> On Nov 10, 2016, at 11:51 AM, Matthew Johnson <matt...@anandabits.com> wrote:
> 
>> 
>> On Nov 10, 2016, at 1:44 PM, Joe Groff <jgr...@apple.com 
>> <mailto:jgr...@apple.com>> wrote:
>> 
>>> 
>>> On Nov 10, 2016, at 11:42 AM, Matthew Johnson <matt...@anandabits.com 
>>> <mailto:matt...@anandabits.com>> wrote:
>>> 
>>> 
>>>> On Nov 10, 2016, at 1:34 PM, Joe Groff via swift-dev <swift-...@swift.org 
>>>> <mailto:swift-...@swift.org>> wrote:
>>>> 
>>>> 
>>>>> On Nov 10, 2016, at 10:30 AM, Philippe Hausler <phaus...@apple.com 
>>>>> <mailto:phaus...@apple.com>> wrote:
>>>>> 
>>>>> So I think there are a few rough edges here not just the hashing or 
>>>>> equality.
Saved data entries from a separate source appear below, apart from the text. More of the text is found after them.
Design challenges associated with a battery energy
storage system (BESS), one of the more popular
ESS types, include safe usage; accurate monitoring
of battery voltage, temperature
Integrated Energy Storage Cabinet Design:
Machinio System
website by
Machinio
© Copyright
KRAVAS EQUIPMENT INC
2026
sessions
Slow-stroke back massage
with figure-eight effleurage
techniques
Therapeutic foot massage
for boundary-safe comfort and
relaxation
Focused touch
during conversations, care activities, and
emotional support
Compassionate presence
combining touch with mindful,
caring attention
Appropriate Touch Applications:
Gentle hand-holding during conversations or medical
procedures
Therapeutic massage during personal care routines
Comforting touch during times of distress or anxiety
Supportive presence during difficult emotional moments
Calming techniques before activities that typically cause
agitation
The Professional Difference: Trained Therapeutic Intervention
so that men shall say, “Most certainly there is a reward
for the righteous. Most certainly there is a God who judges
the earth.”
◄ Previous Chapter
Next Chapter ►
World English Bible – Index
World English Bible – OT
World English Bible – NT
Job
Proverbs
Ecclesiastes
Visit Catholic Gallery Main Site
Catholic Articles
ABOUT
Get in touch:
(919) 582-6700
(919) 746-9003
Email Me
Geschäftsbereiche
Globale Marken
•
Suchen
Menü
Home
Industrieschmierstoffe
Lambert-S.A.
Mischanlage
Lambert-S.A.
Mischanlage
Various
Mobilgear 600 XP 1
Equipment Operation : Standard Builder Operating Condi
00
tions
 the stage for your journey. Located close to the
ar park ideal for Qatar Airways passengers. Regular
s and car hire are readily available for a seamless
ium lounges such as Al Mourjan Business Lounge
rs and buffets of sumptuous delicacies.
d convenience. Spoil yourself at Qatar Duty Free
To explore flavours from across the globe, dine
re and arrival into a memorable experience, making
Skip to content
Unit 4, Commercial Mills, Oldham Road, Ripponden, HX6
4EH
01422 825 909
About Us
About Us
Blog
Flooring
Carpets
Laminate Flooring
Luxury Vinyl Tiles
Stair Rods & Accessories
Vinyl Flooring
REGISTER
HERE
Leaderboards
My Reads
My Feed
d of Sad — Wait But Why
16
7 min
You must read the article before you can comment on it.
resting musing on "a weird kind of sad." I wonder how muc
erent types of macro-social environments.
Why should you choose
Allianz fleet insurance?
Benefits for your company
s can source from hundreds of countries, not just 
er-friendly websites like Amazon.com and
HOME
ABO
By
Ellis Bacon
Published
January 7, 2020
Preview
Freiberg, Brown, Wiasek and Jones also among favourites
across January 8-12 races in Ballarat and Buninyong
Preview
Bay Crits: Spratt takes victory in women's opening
I think the issue comes down to the subclass of NSNumber that 
>>>>> is being used - it is defeating not only hashing but also performance and 
>>>>> allocation optimizations in Foundation.
>>>>> 
>>>>> So what would we have to do to get rid of the “type preserving” NSNumber 
>>>>> subclass?
>>>> 
>>>> The type-preserving subclasses remember the exact Swift type that a value 
>>>> was bridged from, to preserve type specificity of casts so that e.g. `0 as 
>>>> Any as AnyObject as Any as? Float` doesn't succeed even if the Any <-> 
>>>> AnyObject round-trip involves ObjC, thereby providing somewhat more 
>>>> consistent behavior between Darwin and Corelibs-based Swift. If we were 
>>>> willing to give that up, and say that NSNumbers just flat-out lose type 
>>>> info and can cast back to any Swift number type, then it seems to me we 
>>>> could use the pure Cocoa subclasses.
>>> 
>>> Would these only be value-preserving casts and return nil if information 
>>> loss would occur?  I think that might be preferable anyway.  Maybe I’m just 
>>> not thinking hard enough, but when would the original type information be 
>>> important as long as information isn’t lost?  When I interact with these 
>>> casts and NSNumber (JSON parsing, etc) I generally *do not* want an 
>>> attempted cast that would be value-preserving to ever fail.
>> 
>> I'm inclined to agree that the cast should be value-preserving rather than 
>> type-preserving. There was concern about the behavior being different on 
>> Darwin and Linux, which is why we try to be type-preserving so that pure 
>> Swift code that uses number values with Any or other polymorphic interfaces 
>> behaves consistently with Cocoa Foundation code that has to traffic in 
>> NSNumber for the same effect.
> 
> Are you saying that Swift on Darwin can’t have value-preserving behavior?  It 
> seems like I’m missing something here.  If value-preserving is the desirable 
> behavior can you elaborate on the specific challenges getting in the way of 
> having that behavior everywhere?

It would require a change to the type relationships between the number value 
types on Swift. They are currently plain, unrelated struct types, so you can't 
do something like:

        let x: Int = 1
        x as? Float // produces nil

We could conceivably special-case the number types in Swift so that they do 
value-preserving casts, and maybe that's even a good idea, but we don't today.